= Robert Petit =

Canadian lawyer

Robert Petit is a Canadian lawyer who during 2006 and 2009 was the International Co-Prosecutor for the Extraordinary Chambers in the Courts of Cambodia, which is aiming to try Khmer Rouge leaders for violations of international criminal law in Cambodia between 1975 and 1979. He led the investigation and prosecution of five senior most leaders of the Khmer Rouge namely Nuon Chea, Ieng Sary, Ieng Thirith, Khieu Samphan, and Kang Kek Iew. The last was recently convicted for war crimes and crimes against humanity. Petit also initiated the prosecution of five other Khmer Rouge leaders whose cases are still under investigation by the United Nations-backed tribunal.

Petit was a Crown prosecutor in Montreal for eight years. From 1996 to 1999, he was a Legal Officer in the Office of the Prosecutor of the International Criminal Tribunal for Rwanda. Between 1999 and 2004, he was a Regional Legal Advisor for the United Nations Interim Administration Mission in Kosovo, a Prosecutor for the Serious Crimes Unit of the United Nations Mission of Support to East Timor, and a Senior Trial Attorney for the Special Court for Sierra Leone.

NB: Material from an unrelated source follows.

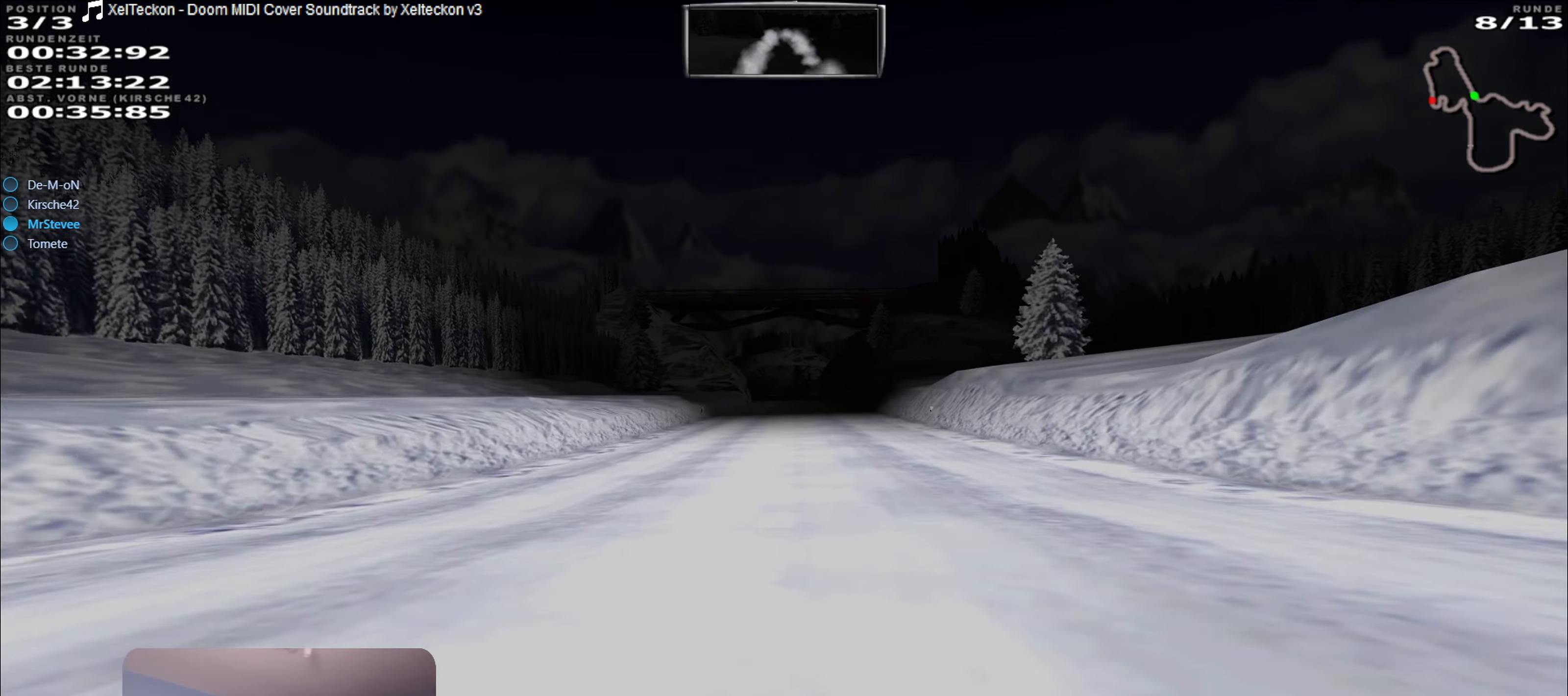
{"buttons": ["R2"], "left_stick": "center", "right_stick": "center", "events": []}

At the Rwanda Tribunal, Petit drafted indictments in the Government, Butare, Hategekimana, and Nizeyimana cases. At the Special Court for Sierra Leone, he led the task force that prosecuted six indictees in two separate cases for crimes against humanity, including terrorism and war crimes. In UNMIK, Petit provided legal advice to the International Administrator of one of five Regions of Kosovo on various issues including the implementation of an international judiciary and issues arising out of the deployment of international police and armed forces. In UNMIT, he exercised criminal investigative functions and led the prosecutions of persons suspected of mass crimes committed during a period of national political transition in East Timor.

Petit served as a Counsel in the Crimes Against Humanity and the War Crimes Section of Justice Canada. He was responsible for working with the Royal Canadian Mounted Police, who lead investigations as well as the Public Prosecutions Service of Canada who prosecute mass atrocity cases in Canadian courts with special focus on Africa.

As of March 22nd 2024, Petit holds the position of Head of the International, Impartial and Independent Mechanism to Assist in the Investigation and Prosecution of Persons Responsible for the Most Serious Crimes under International Law Committed in the Syrian Arab Republic since March 2011.

Petit was called to the Quebec Bar in 1987 and has spoken and written extensively on international humanitarian and human rights laws. In 2009, he received the Frederick K. Cox International Humanitarian Award for Global reform at the Case Western School of Law, Cleveland.

He speaks fluent English and French.

Petit was selected in 2011 as one of the four final candidates to succeed Luis Moreno-Ocampo as the Prosecutor of the International Criminal Court in the Hague.